AFFIRMED IN PART, REVERSED IN PART, AND REMANDED.
. Also made defendants were a roofing company and other insurance providers. These defendants are not parties to the present appeal.
. The supporting documentation comprises over three volumes of the record in Iteld v. Four Corners Construction L.P., 12-1504 (La.App. 4 Cir. 6/5/13),-So.3d-, 2013 WL 2443261. The record in Docket # 12-1504 has, by our order, been incorporated into the record of the present appeal.
. We conclude that we are authorized to exercise our appellate jurisdiction over this matter in light of our decision to treat Jack’s and Lafayette's Motion to Dismiss as a motion for summary judgment. See La. C.C.P. art 865 ("Every pleading shall be so construed as to do substantial justice.”) In Coxe Property Management and Leasing v. Woods, 09-1729, p. 2 (La.App. 4 Cir. 8/11/10), 46 So.3d 258, 259-260, we stated in construing Article 865: "[Cjourts look beyond mere heading and terminology used on or in pleadings to determine the circumstances and the true nature thereof.” Citing Griffith v. Metry Cab Service, Inc., 266 So.2d 739, 741 (La.App. 4 Cir.1972). We, likewise, noted in Coxe that "[ajppellate courts, too, construe pleadings liberally to do substantial justice.” Coxe, 09-1729, p. 2, 46 So.3d at 260.
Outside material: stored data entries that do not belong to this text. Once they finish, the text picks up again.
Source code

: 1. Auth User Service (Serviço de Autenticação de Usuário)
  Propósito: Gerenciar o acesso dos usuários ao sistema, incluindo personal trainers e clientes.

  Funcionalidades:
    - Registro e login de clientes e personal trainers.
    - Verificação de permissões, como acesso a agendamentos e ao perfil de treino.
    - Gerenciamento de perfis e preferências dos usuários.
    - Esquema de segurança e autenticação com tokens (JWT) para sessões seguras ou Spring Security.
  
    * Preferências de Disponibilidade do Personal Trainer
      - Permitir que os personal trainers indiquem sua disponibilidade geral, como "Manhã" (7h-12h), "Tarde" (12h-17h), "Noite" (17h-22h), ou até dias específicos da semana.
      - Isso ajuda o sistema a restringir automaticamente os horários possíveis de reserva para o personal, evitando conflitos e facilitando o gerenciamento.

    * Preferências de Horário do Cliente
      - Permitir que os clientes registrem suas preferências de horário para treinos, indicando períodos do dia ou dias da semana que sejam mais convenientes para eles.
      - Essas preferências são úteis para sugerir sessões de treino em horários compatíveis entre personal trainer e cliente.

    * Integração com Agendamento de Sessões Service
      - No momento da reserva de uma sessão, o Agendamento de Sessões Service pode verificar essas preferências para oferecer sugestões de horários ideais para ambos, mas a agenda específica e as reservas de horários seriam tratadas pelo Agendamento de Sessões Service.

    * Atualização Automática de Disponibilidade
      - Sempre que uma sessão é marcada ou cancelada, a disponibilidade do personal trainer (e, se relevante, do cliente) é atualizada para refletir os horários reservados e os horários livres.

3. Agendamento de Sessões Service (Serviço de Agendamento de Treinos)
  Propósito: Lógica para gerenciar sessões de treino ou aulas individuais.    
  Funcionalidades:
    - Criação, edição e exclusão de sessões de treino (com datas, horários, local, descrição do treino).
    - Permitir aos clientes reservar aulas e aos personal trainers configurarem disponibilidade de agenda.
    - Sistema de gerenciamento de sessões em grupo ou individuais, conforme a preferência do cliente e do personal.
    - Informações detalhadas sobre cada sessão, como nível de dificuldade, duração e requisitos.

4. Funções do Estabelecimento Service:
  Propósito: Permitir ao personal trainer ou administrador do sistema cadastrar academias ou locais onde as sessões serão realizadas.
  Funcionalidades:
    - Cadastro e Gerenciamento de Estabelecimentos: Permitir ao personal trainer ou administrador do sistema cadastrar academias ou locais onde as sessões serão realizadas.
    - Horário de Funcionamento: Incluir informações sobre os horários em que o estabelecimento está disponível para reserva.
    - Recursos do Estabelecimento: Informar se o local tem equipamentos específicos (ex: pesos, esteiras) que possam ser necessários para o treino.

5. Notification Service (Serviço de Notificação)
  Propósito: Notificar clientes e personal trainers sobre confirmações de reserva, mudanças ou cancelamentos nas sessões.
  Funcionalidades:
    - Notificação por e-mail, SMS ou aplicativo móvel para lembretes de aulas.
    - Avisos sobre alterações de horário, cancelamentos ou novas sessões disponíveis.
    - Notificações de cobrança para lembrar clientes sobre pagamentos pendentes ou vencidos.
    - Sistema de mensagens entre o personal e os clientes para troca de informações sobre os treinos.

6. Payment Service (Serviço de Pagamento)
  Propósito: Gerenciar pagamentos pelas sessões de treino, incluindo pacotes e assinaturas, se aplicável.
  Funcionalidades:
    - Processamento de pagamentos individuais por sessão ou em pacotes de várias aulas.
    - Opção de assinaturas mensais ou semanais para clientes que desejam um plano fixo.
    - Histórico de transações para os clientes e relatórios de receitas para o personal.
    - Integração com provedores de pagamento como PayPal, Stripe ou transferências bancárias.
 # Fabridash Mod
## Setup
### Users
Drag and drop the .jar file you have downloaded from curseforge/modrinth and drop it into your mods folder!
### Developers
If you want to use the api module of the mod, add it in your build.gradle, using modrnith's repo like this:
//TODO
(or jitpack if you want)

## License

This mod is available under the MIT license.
. The District Court, on this point, ruefully observed: "If Jack’s Electric was providing a defense to Four Corners, this Court did not see it.”
. The parties have since advised us that the issue of future defense fees and costs is moot.
. Section 1892(B)(1) provides: Failure to make such payment within thirty days after receipt of such satisfactory written proofs and demand therefor or failure to make a written offer to settle any property damage claim, including a third-party claim, within thirty days after receipt of satisfactory proofs of loss of that claim, as provided in Paragraphs (A)(1) and (4) of this Section, respectively, or failure to make such payment within thirty days after written agreement or settlement as provided in Paragraph (A)(2) of this Section when such failure is found to be arbitrary, capricious, or without probable cause, shall subject the insurer to a penalty, in addition to the amount of the loss, of fifty percent damages on the amount found to be due from the insurer to the insured, or one thousand dollars, whichever is greater, payable to the insured, or to any of said employees, or in the event a partial payment or tender has been made, fifty percent of the difference between the amount paid or tendered and the amount found to be due as well as reasonable attorney fees and costs. La. R.S. 22:1892(B)(1).
Section 22:1973(B) provides: Anyone of the following acts, if knowingly committed or performed by an insurer, constitutes a breach of the insurer's duties imposed in Subsection A;
(5) Failing to pay the amount of any claim due any person insured by the contract within sixty days after receipt of satisfactory proof of loss from the claimant when such failure is arbitrary, capricious or without probable cause. La. R.S. 22:1973(B)(5).